__Task inputs__

━━━━━━━━━━━━━━━━━━━━

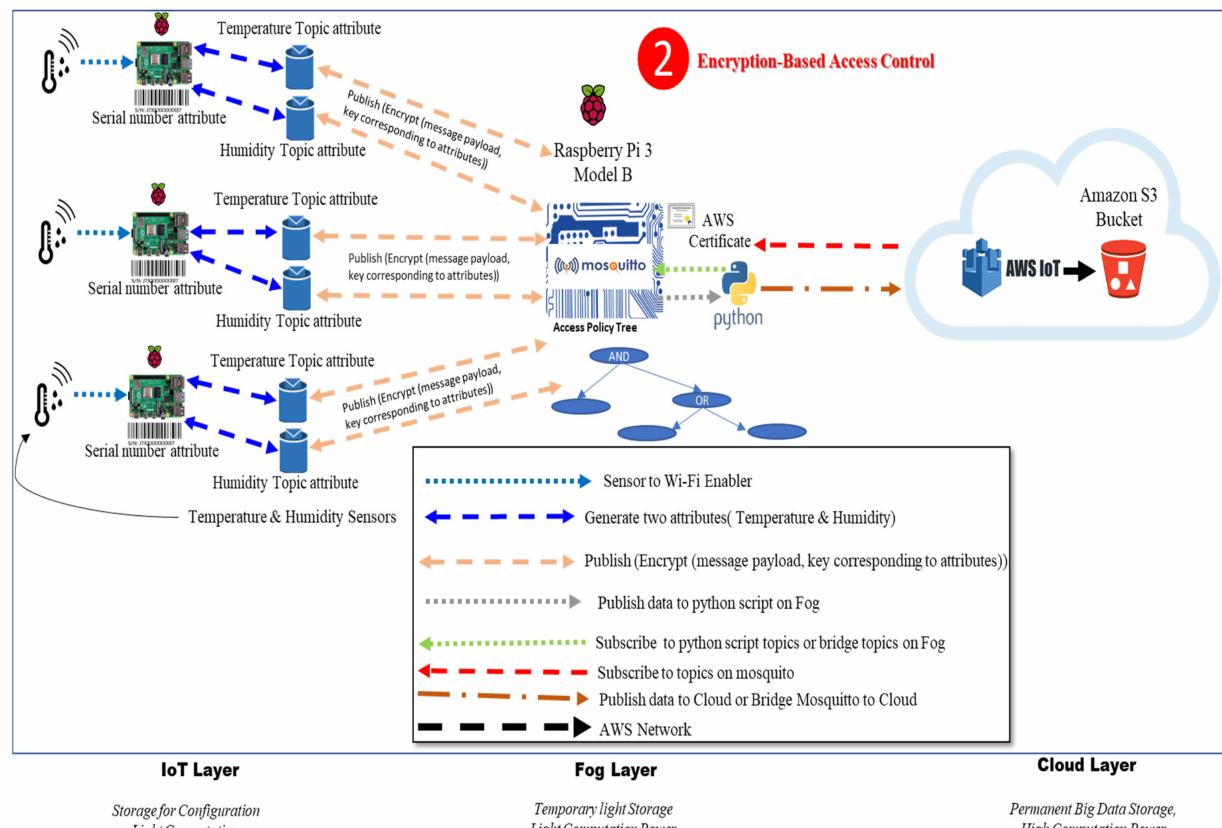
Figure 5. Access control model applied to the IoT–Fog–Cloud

━━━━━━━━━━━━━━━━━━━━

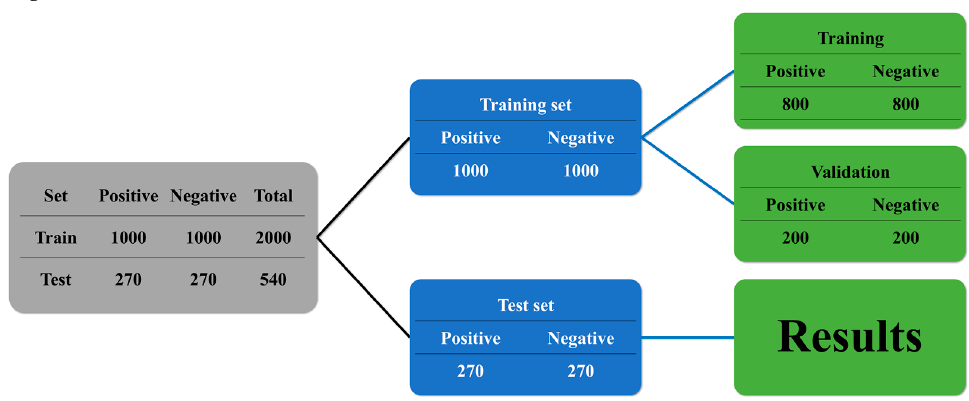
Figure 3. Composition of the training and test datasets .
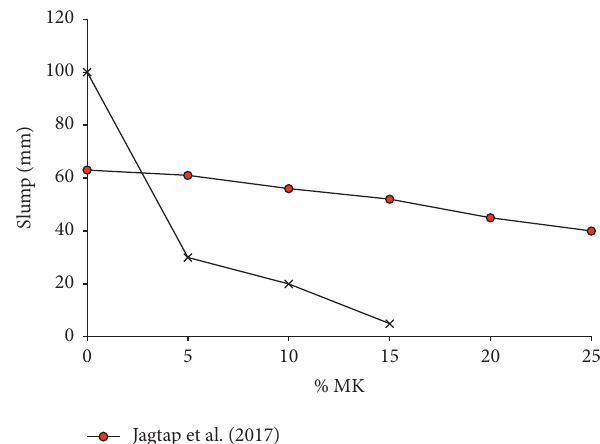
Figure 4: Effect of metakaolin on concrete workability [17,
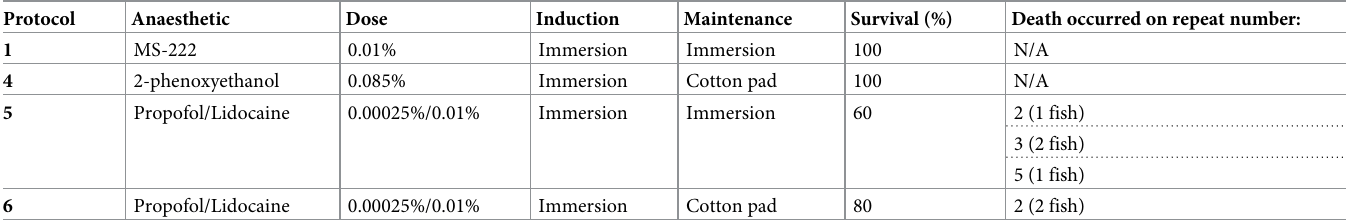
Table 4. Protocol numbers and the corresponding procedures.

━━━━━━━━━━━━━━━━━━━━

__What you are asked to do__
In the entries above, count each line containing the word "Figure" and reply with only the count.

__Completed exercise__
3